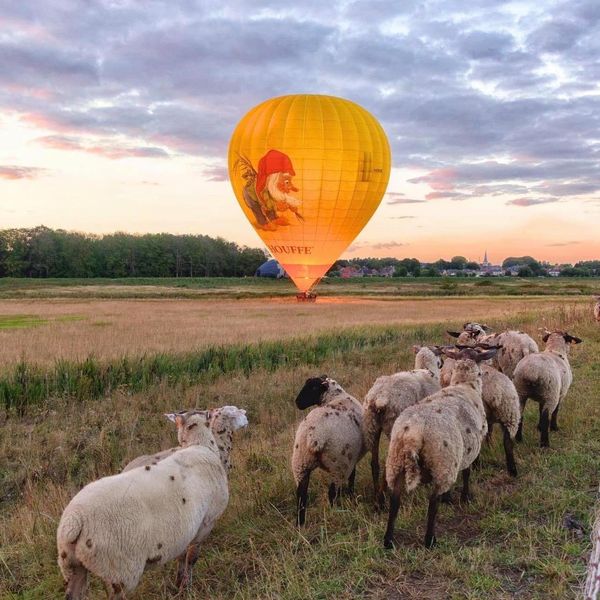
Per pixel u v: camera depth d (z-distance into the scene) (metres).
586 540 5.41
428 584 4.91
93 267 135.12
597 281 114.88
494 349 6.96
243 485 7.44
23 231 131.50
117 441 10.69
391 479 5.75
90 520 4.33
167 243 146.12
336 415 6.80
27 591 5.55
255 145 38.31
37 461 9.73
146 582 5.54
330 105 37.53
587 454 7.66
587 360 14.33
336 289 83.19
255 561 5.65
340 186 38.06
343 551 5.56
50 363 16.14
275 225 40.81
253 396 13.28
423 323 28.30
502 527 5.79
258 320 33.50
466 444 6.07
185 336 23.80
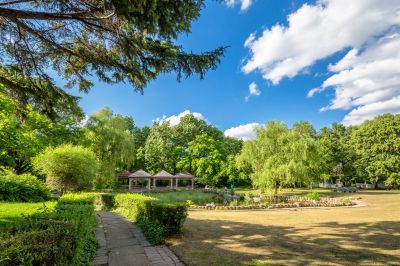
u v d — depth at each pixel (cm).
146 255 625
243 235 838
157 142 5319
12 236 317
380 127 4572
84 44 629
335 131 5666
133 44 544
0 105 712
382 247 701
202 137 5228
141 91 671
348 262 572
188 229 923
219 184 5188
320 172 3800
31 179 1944
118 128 3628
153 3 423
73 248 404
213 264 550
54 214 518
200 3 509
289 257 603
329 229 958
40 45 638
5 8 483
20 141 1362
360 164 4644
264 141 2991
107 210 1669
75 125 2638
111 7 453
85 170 1992
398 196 2873
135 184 5494
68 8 530
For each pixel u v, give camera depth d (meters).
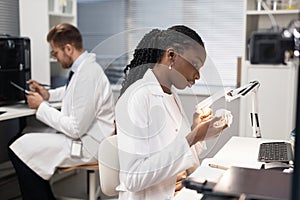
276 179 0.90
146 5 4.30
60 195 3.27
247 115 3.13
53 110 2.63
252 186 0.86
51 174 2.65
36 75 3.49
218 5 3.99
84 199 3.18
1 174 3.39
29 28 3.44
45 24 3.43
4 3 3.46
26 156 2.67
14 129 3.51
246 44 3.38
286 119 3.17
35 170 2.67
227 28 3.99
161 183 1.34
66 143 2.61
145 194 1.35
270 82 3.20
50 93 3.08
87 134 1.79
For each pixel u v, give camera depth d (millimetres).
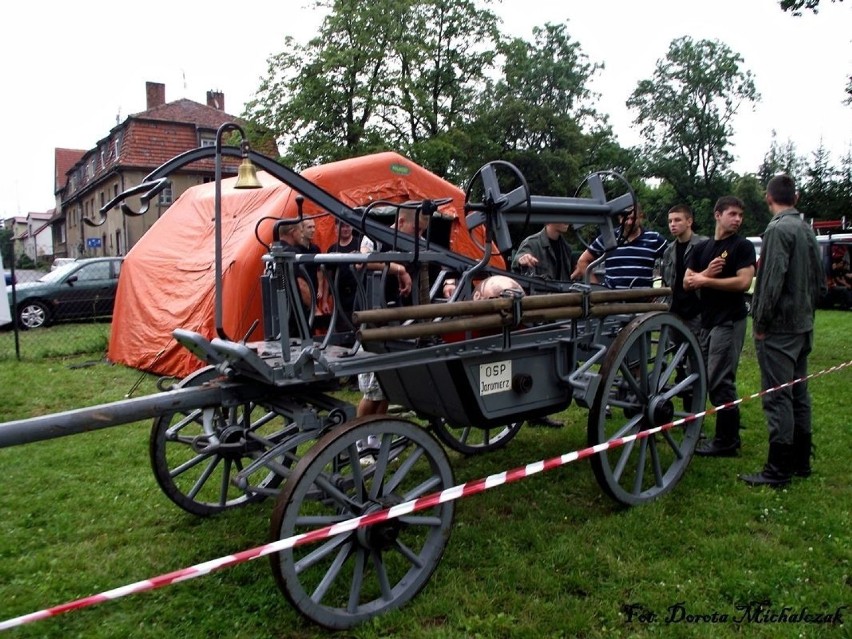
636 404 3934
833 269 17422
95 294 14070
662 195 50500
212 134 33188
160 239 9039
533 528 3543
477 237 8523
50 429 2391
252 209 7613
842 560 3172
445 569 3162
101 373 8227
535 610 2824
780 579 2996
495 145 30703
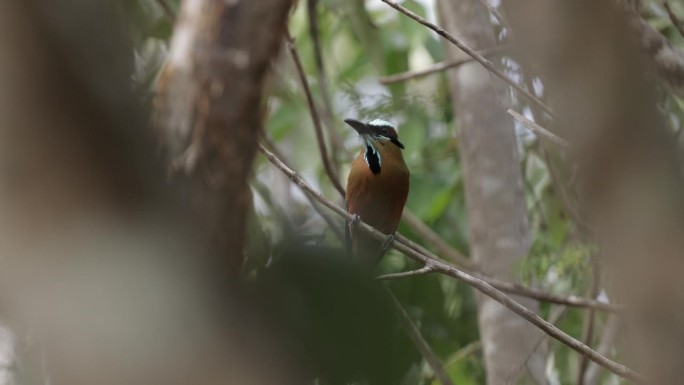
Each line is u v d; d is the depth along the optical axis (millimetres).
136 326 3459
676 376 3838
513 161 13695
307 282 4684
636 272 3900
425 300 12055
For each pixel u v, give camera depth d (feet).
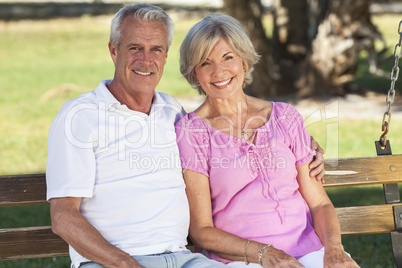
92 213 10.24
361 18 37.29
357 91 40.73
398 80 44.68
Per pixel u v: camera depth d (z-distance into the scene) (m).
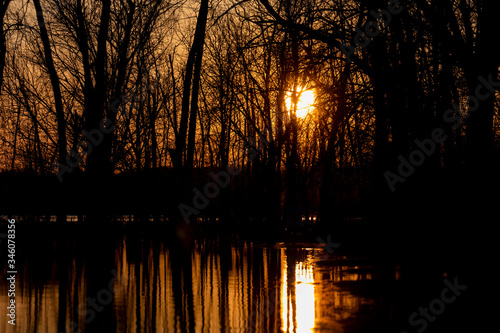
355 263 18.64
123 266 19.55
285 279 15.68
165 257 22.97
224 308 11.41
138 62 39.84
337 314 10.31
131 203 43.91
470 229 14.78
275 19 15.76
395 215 17.14
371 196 22.33
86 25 33.66
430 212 16.19
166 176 44.72
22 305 11.91
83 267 19.25
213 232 39.84
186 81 37.41
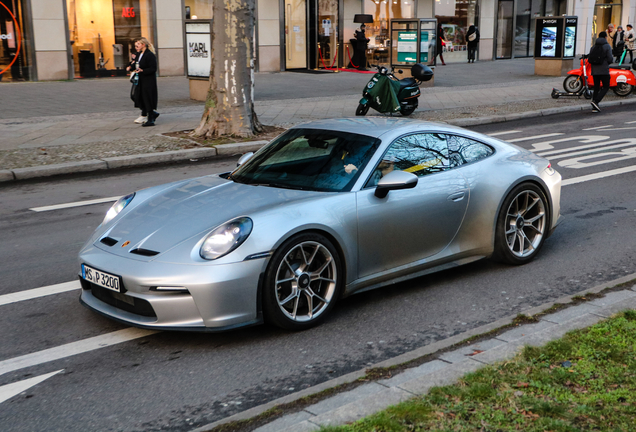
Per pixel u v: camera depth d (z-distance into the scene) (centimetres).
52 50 2131
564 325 387
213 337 421
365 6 2830
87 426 319
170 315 389
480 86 2100
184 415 328
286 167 489
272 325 440
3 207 791
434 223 488
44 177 973
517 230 549
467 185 509
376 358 390
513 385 315
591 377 322
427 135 513
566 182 869
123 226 444
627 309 410
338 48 2784
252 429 299
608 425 277
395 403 299
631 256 576
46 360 393
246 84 1237
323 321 446
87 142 1184
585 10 3500
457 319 449
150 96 1345
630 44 2911
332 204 436
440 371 331
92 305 429
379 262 464
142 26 2302
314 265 438
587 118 1515
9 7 2042
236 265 389
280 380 364
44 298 495
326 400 318
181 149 1136
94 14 2202
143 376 371
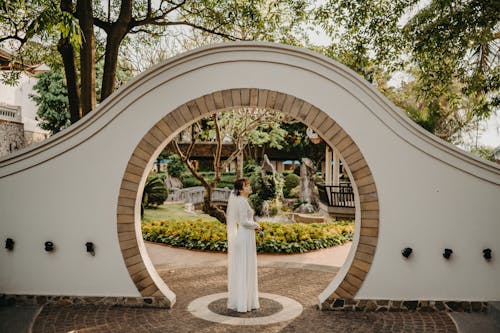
• • • • •
EXERCISE PROMPT: Wherever a line in the data above contains the word "into", copy that line.

TASK ANSWER:
Per pixel u v: camera depth d (z-distance into the scene) (metres).
Per pixel u v: camera depth d (z-distance into the scene) (m).
Per pixel u v: camera depth d (z-distance into the scene) (centimetres).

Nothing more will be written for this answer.